My socks were wet. My boots were wet. My hair was wet. My coat was wet. In fact, I don't think there was a single part of me that wasn't wet as Alphonse and I walked through the rain towards the train station. We weren't late...yet. But we couldn't have waited for the rain to stop. I glanced over at my little brother and felt a pang of gilt because I knew he couldn't feel the cold rain beating down on his body. It was days like this that made me have to remember to keep moving and not just break down and cry. But I still felt bad. It was all my fault and I knew it.
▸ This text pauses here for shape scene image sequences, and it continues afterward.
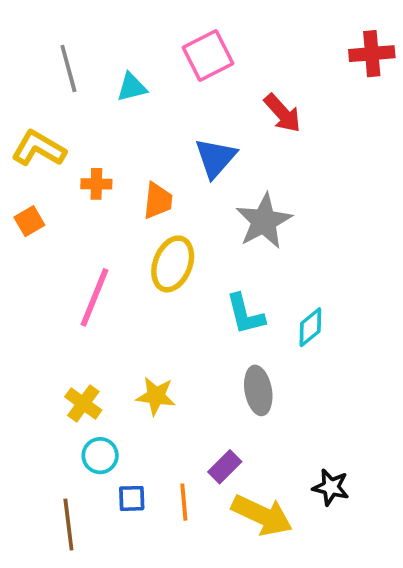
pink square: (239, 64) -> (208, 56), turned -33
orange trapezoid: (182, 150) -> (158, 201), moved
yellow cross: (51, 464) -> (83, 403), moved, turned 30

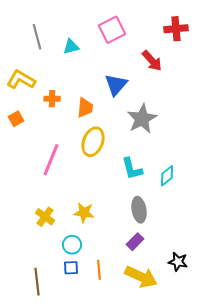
red cross: (372, 54) -> (176, 29), moved
cyan circle: (100, 456) -> (72, 245), moved
purple rectangle: (225, 467) -> (135, 242), moved

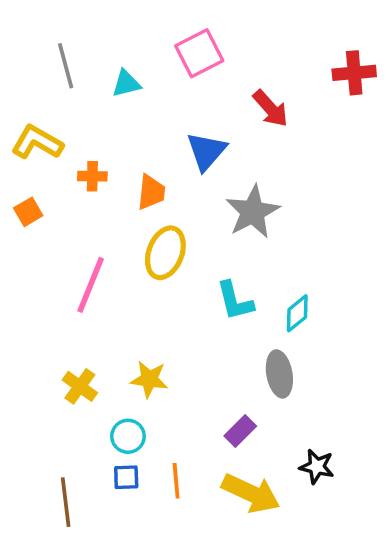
red cross: (176, 29) -> (354, 73), moved
gray ellipse: (139, 210) -> (279, 374), moved

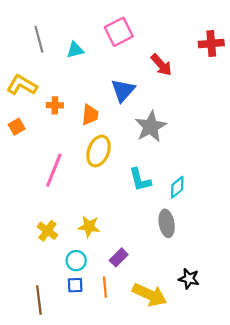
purple rectangle: (240, 431) -> (119, 257), moved

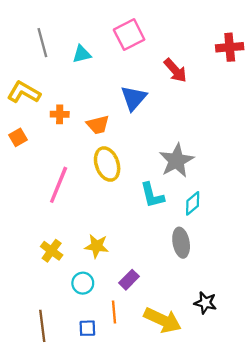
orange trapezoid: (90, 115) -> (98, 125), turned 70
gray star: (151, 127) -> (176, 161), moved
yellow ellipse: (99, 151) -> (107, 164), turned -40
blue square: (75, 285) -> (87, 328), moved

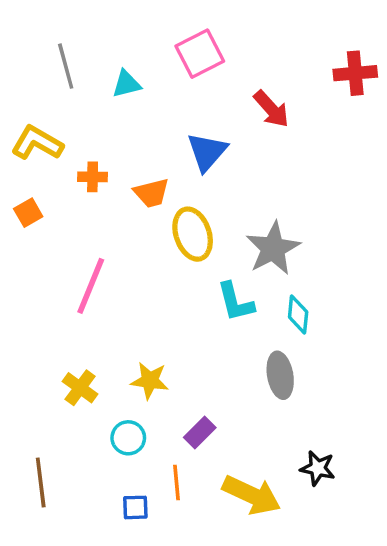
yellow ellipse: (107, 164) -> (193, 234), moved
cyan diamond: (193, 203) -> (298, 314), turned -45
brown line: (42, 326) -> (41, 482), moved

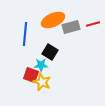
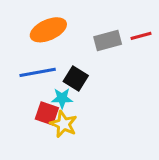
orange ellipse: (53, 20) -> (48, 30), moved
blue line: (25, 34) -> (38, 72), moved, turned 75

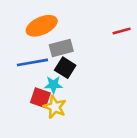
gray rectangle: (108, 40) -> (61, 48), moved

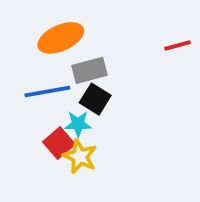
red square: (40, 98) -> (59, 143), turned 30

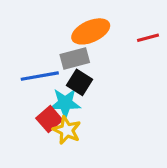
orange ellipse: (61, 38) -> (91, 31), moved
cyan star: (78, 124) -> (65, 103), size x1.4

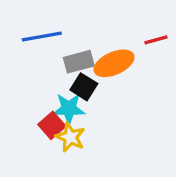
orange ellipse: (91, 31) -> (114, 63), moved
blue line: (40, 76) -> (42, 36), moved

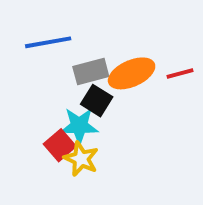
red line: (156, 40) -> (180, 73), moved

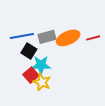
blue line: (48, 42) -> (22, 36), moved
black square: (97, 101) -> (29, 51), moved

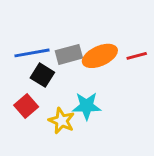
cyan star: (41, 65) -> (87, 106), moved
red square: (31, 75) -> (26, 106), moved

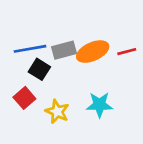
cyan star: (87, 106) -> (99, 105), moved

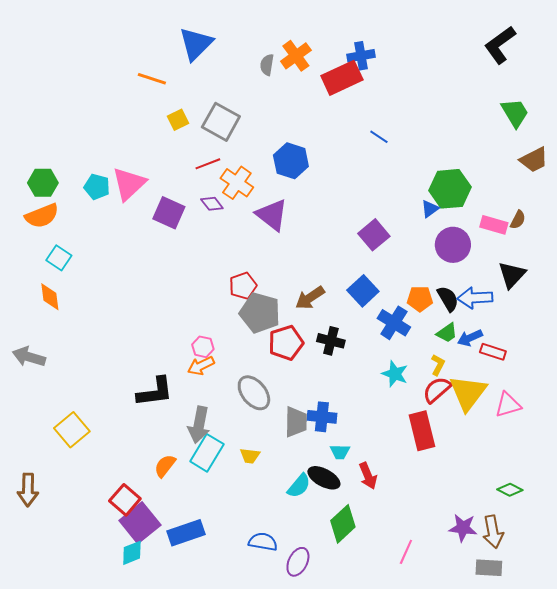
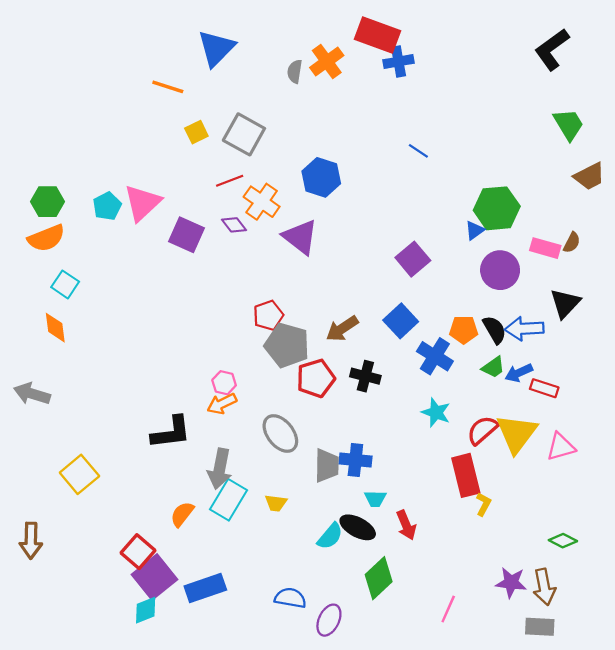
red rectangle: (342, 78) -> (378, 35), moved, turned 45
cyan pentagon: (97, 187) -> (107, 206), turned 30
yellow L-shape: (438, 365) -> (483, 504), moved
Suddenly, Al stopped walking and ran down an alleyway. I stopped and sighed. I knew he was going to come back with a kitten or some other poor lost animal and beg me to keep it. I had hit the nail on the head; he came back with a tiny kitten. I looked it over. "Looks like you can't try to keep that one." I said as for I saw that it was wearing a collar with a little silver tag on it. "I know! But the address on the collar isn't too far from here!" He said, holding it closer to his chest. He begged me with his eyes, and for a moment I saw my little brother standing there just like he was before mom died..."Ok, ok, you win. But if we miss that train Roy will have us for lunch." I said, waiting for him to lead the way. His eyes glittered happily as he ran ahead of me, glancing at the house numbers as they whizzed by. He finally skidded to a halt in front of a small house with a rather dirty, sad girl sitting on the porch. Al approached her. "Excuse me, is this your kitty-cat?" He said, moving his hands so she could see the tiny thing. Her eyes lit up. "My cat!" She cried and took the mewing thing from my little brother and hugged it. "Oh thank you so much! Ever since mom died, the only thing my little sister and I have left is this cat. Thank you so much!"
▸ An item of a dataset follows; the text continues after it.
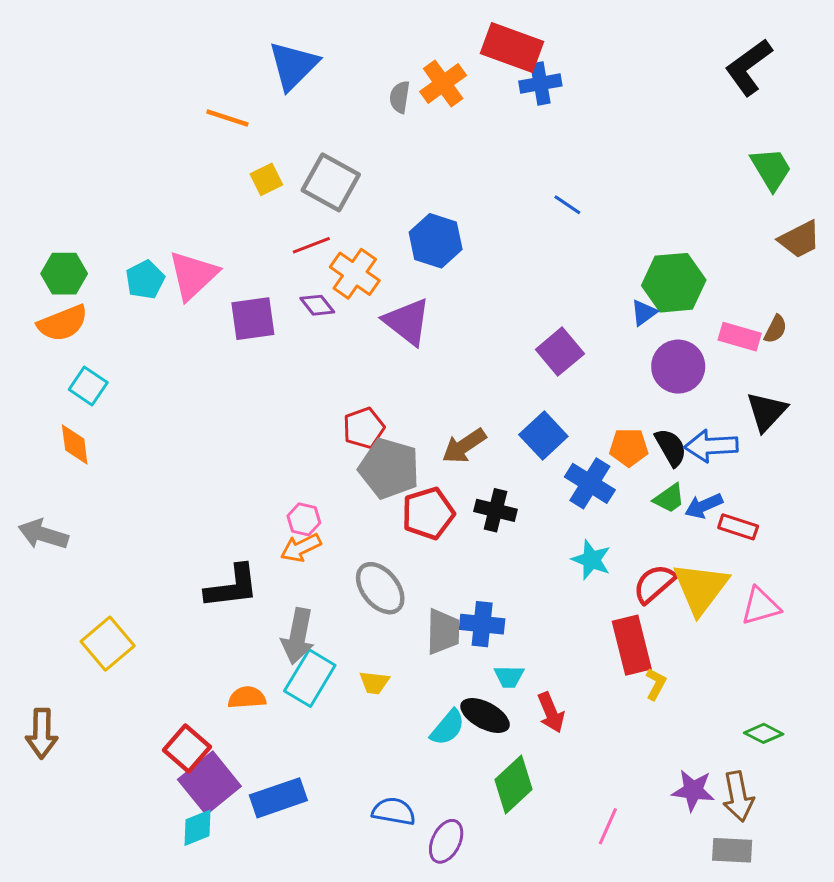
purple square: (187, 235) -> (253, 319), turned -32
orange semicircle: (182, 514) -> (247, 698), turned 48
I felt like a dagger had stabbed me in the heart. I looked and saw for the first time a small, even dirtier girl standing in the doorway. Her eyes looked so blank and emotionless that you could have taken her for a corpse, but a small light came on when she saw the cat. Al and I walked away and let the two sisters rejoice over finding their cat. I looked over at Al and saw that he was looking at me. "Al? I have a question." I said, wondering if asking it was such a good idea after all. "What is it Nii-san?" he said with a note of puzzlement in his voice. "If...if you...we...had the option of starting everything over again from the beginning, would you do anything different?" The question lingered in the air like smoke. Al stopped walking and shut his eyes, deep in though. I had asked myself the same question several times, but I could never answer it. I would love to go back, but mom would still die.
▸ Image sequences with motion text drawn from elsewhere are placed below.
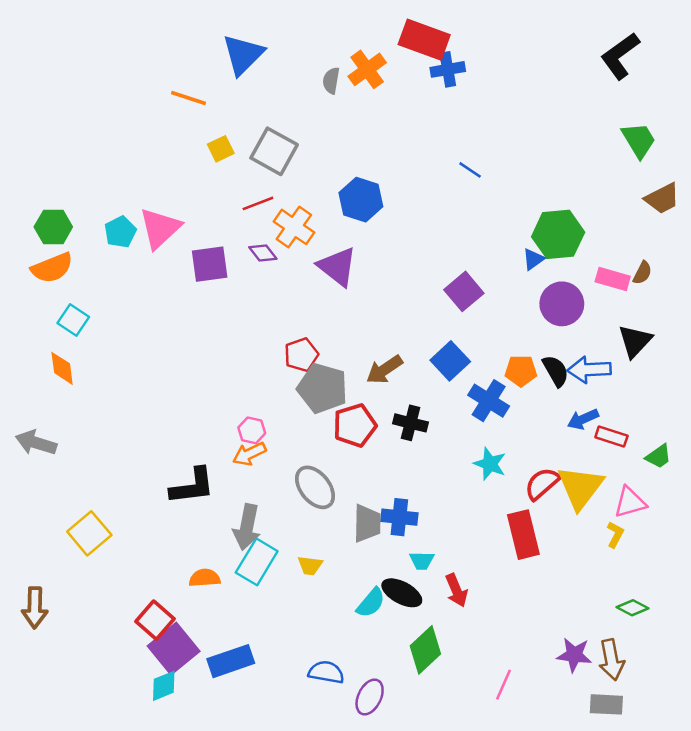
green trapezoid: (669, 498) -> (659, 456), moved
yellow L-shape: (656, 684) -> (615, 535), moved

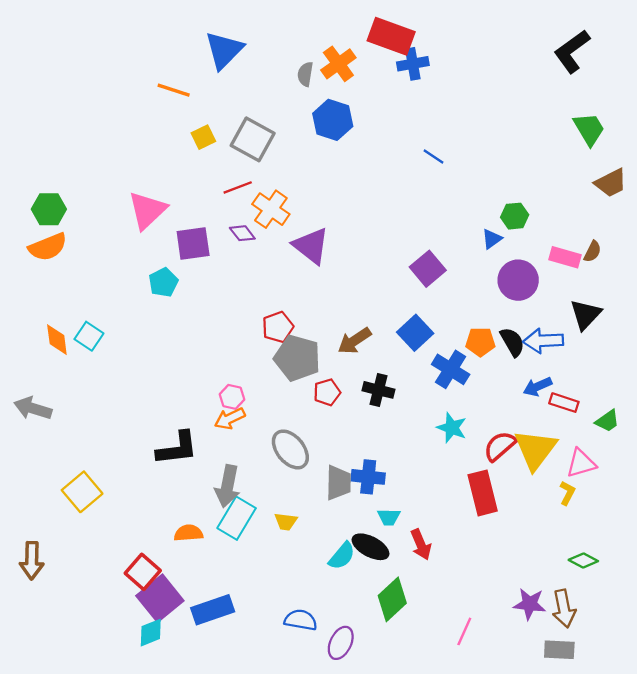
blue hexagon: (361, 200) -> (333, 120), moved
cyan pentagon: (120, 232) -> (163, 282), moved
green hexagon: (558, 234) -> (515, 216), size x0.6
cyan square: (73, 320) -> (89, 336), moved
red pentagon: (355, 425) -> (327, 392), size x0.7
"No." I jumped. I was so deep in my own thoughts that I had forgotten that I was waiting for Al to answer. "Why?" He sighed. "If we hadn't have tried to bring mom back, think of all the nice people we might not have met. Think of all of the wonderful things we wouldn't have seen. We might not have even left Wintry's house, the town, or anything!" I hadn't thought of it like that. It wasn't until then did I realize that it had stopped raining and the sun was coming out. I turned my face upwards, towards the sky and saw one of the 'wonderful things' Al had mentioned. A rainbow with two arches, two complete arches. I smiled. "I guess your right Al." Just then, we heard a train whistle. "The train!" we both shouted and broke off at a break-neck run, hoping that we could make it. But I wasn't worried at all. I had an answer.